The Daedalus Project

Investigators: Roger Hubbold (PI), and Toby Howard (CI)

Research Co-investigator: Mashhuda Glencross (RF)

Collaborators: Greg Ward (Dolby Canada), Rob Rhodes (Napper Architects), and Alan Chalmers (The Warwick Digital Laboratory).

Students: Jun Liu (PhD), and Francho Melendez (PhD)

The Advanced Interfaces Group has been working in the field of reconstructing real-world scenes from photographs and video sequences since 1995. The REVEAL project (1998-2001), funded by the UK-EPSRC and in partnership with Greater Manchester Police, investigated construction of fully interactive virtual environments which faithfully represent real-world scenes.
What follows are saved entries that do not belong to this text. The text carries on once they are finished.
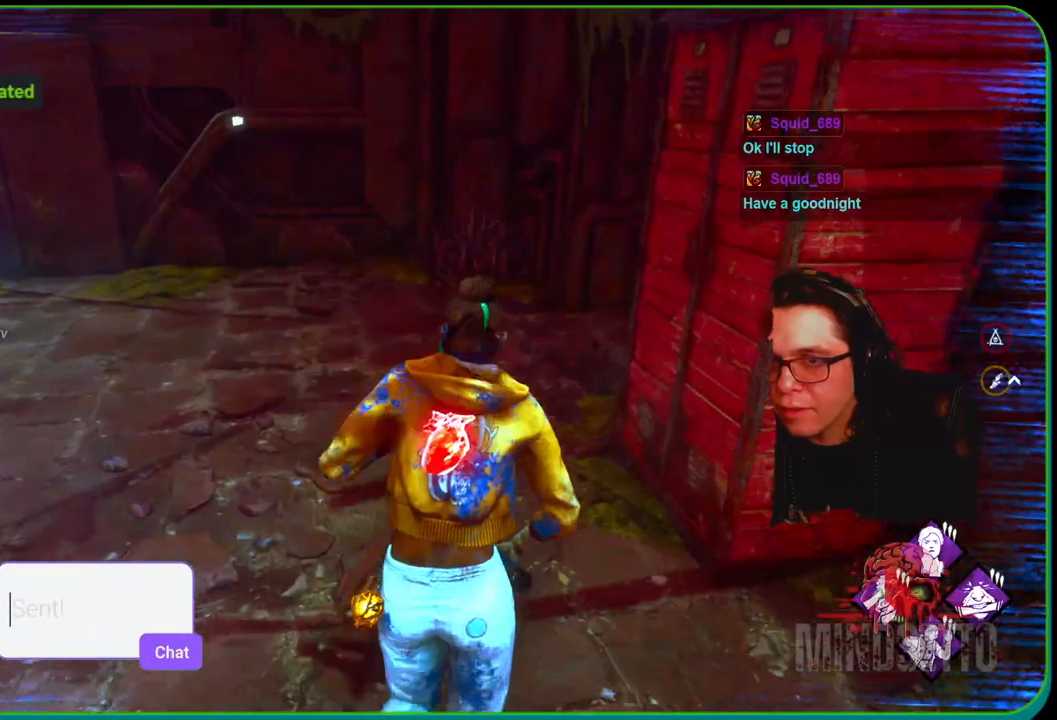
{"buttons": ["L1"], "left_stick": "left", "right_stick": "right", "events": [[200, "right_stick", "right"], [317, "left_stick", "up-left"], [467, "left_stick", "left"]]}
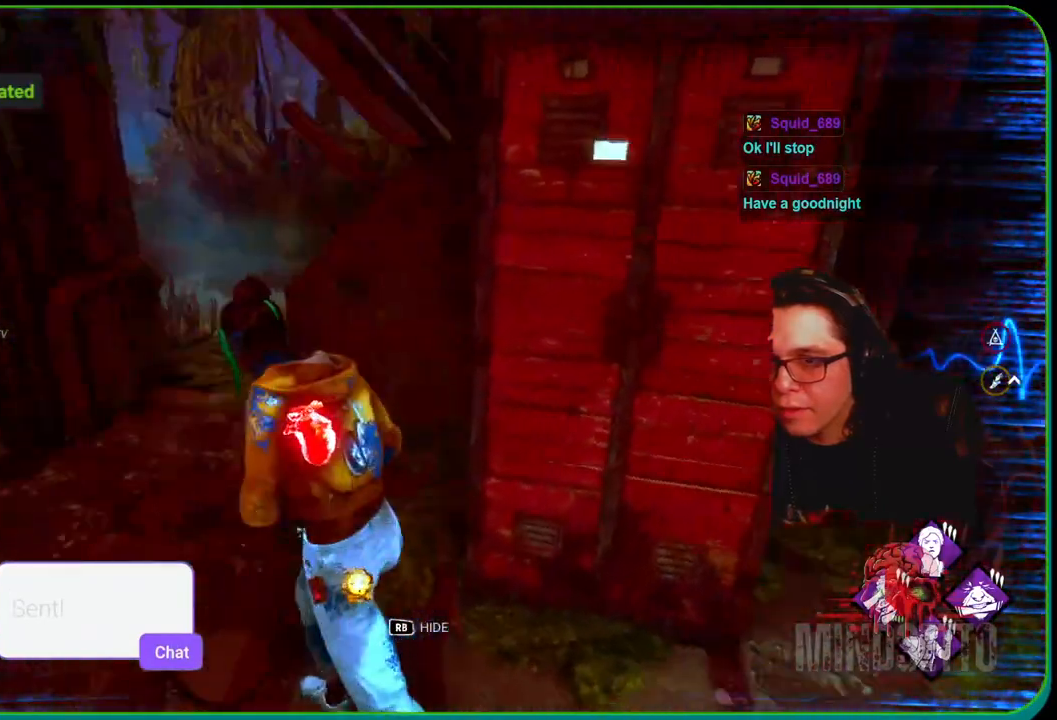
{"buttons": ["L1", "L3"], "left_stick": "left", "right_stick": "center", "events": [[367, "L3", "down"], [450, "right_stick", "center"]]}
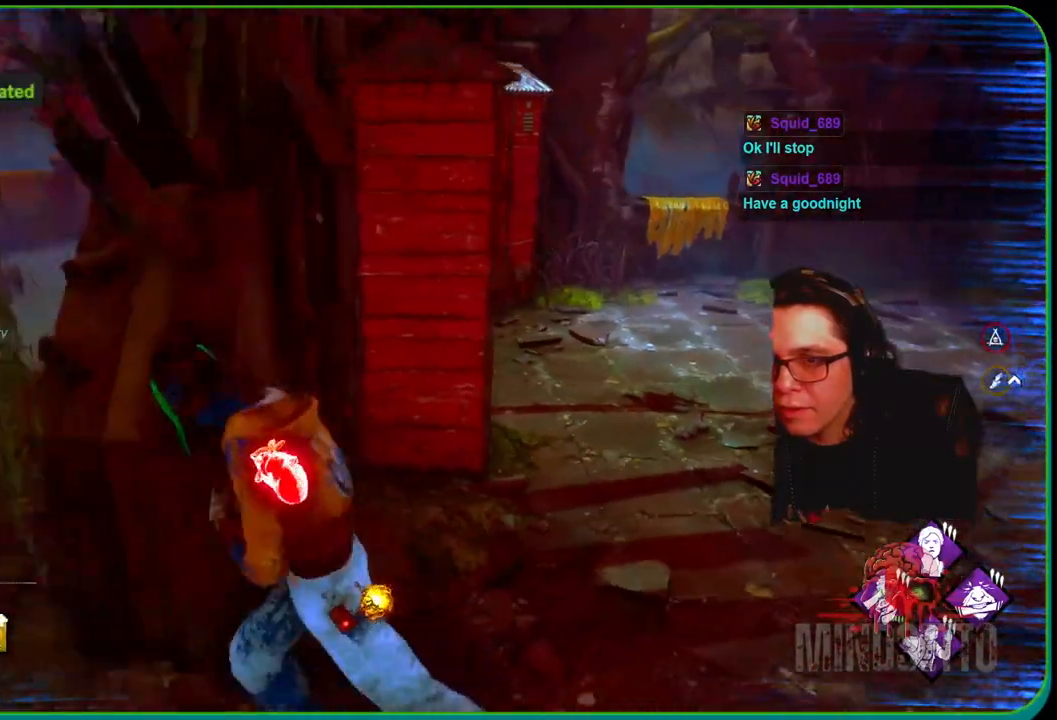
{"buttons": ["L1"], "left_stick": "down", "right_stick": "up-right", "events": [[133, "left_stick", "down-left"], [133, "right_stick", "up-right"], [267, "L3", "up"], [317, "left_stick", "down"]]}
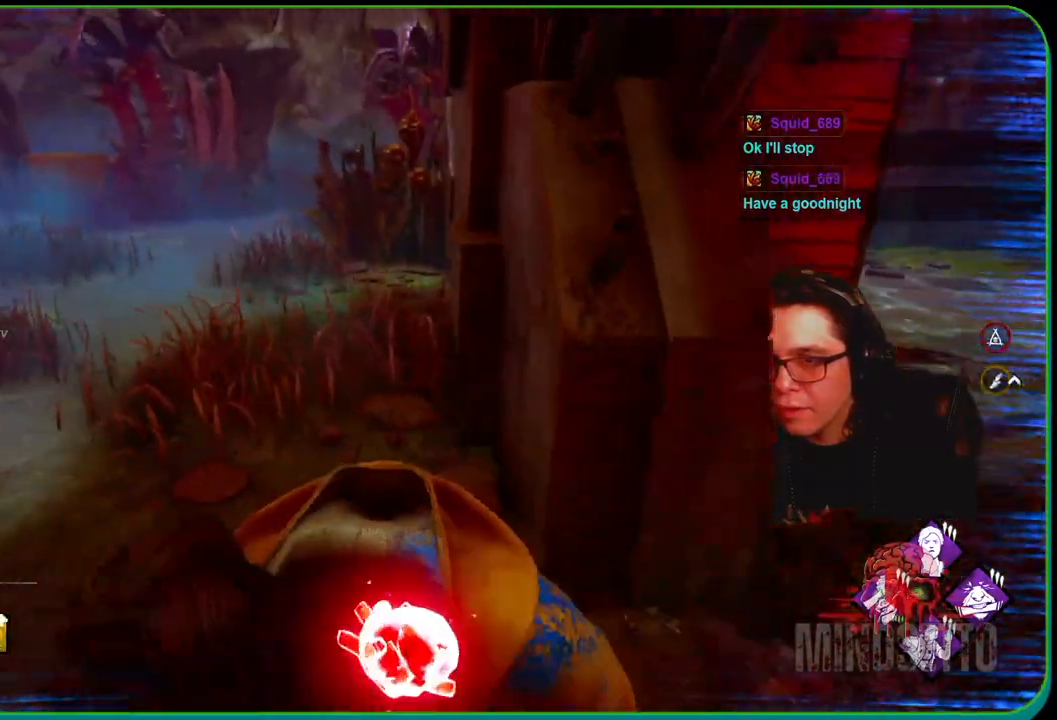
{"buttons": ["L1"], "left_stick": "down-right", "right_stick": "center", "events": [[150, "left_stick", "down-right"], [350, "right_stick", "center"]]}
The target application area for this early work was crime scene reconstruction, investigation and training, and forensic analysis. Fundamental results from this were subsequently applied and developed in the European Commission funded ARIS project (2001-2004), a collaboration with Fraunhofer Institute (Germany), Intracom S.A. (Greece), Inria-Loria (France), University of Bristol (UK), Athens Technology Centre (Greece), and IKEA (Greece). During this time, the focus of the AIG contribution was real-time augmentation of images and video sequences with photorealistically-rendered synthetic 3D objects (gallery). An important outcome of these projects was the ICARUS semi-automatic calibration and reconstruction system, which was later incorporated into commercial match moving software by The Pixel Farm.

In this current project we build upon the group's prior expertise in 3D reconstruction, to advance state-of-the-art methods for automatically constructing and re-lighting visually plausible 3D models of real-world scenes from multiple digital images. Limitations of most current 3D reconstruction methods are that they can be labour intensive, work only in specific contexts, produce geometry that contains noise, and require additional complicated procedures and special equipment to measure material reflectance. While important advances in 3D reconstuction algorithms have been made by the computer vision community, for the listed reasons their adoption in real applications has been slow. We focus our work on finding novel practical solutions to some of these problems in order to apply 3D reconstruction techniques in architectural site context visualisation, design, planning and public consultation processes. Our research considers two main aspects:

• 1. Automatic reconstruction of 3D geometry of existing sites from high-resolution images of sites captured from widely separated viewpoints (known as wide-baseline images). We employ robust computer vision methods to achieve this.
• 2. Relighting the scene so that its appearance under different lighting conditions can be assessed.

Wide-baseline Reconstruction

Our 3D reconstruction method is predominantly automatic and based on a feature matching approach. We employ our own efficient implementation of Lowe's SIFT algorithm as a starting point, and then use a novel oriented, normalised cross-correlation method for detailed matching of features. This gives us a dense point cloud of 3D points representing the 3D geometry captured in the photographs. The point clouds can be visualised using point-based rendering, with colour information derived from the original images, or meshed and rendered as textured triangles. In the latter case, we use Poisson surface reconstruction to recover a 3D surface which can be edited and simplified.

Relighting 3D Geometry

In order to relight the recovered geometry, we first need to estimate materials reflectance characteristics from images and under uncontrolled lighting conditions. In the general case, this is a difficult task. We have developed a completely new, simple, and efficient method called surface depth hallucination for capturing local surface detail of textured surfaces from a single view. Our method allows us to reproduce subtle changes in appearance, for surfaces such as stone and brickwork. In particular self-shadowing from fine surface detail, that depends on the direction of illumination, is plausibly reproduced.

This work is being widely reported by the media. The following links are just a few of the stories that have turned up on the web: [New Scientist...] [Youtube video...] [Slashdot...] [Pressetext...]

Currently for final render visualisations we use the Radiance physically based renderer. Towards the end of the project, we expect to substitute this for Warwick Digital Laboratory's interactive renderer to produce high quality real-time visualisations.

The Daedalus project is funded by the UK-EPSRC under grant EP/D069734/1 (May 2006 - April 2009).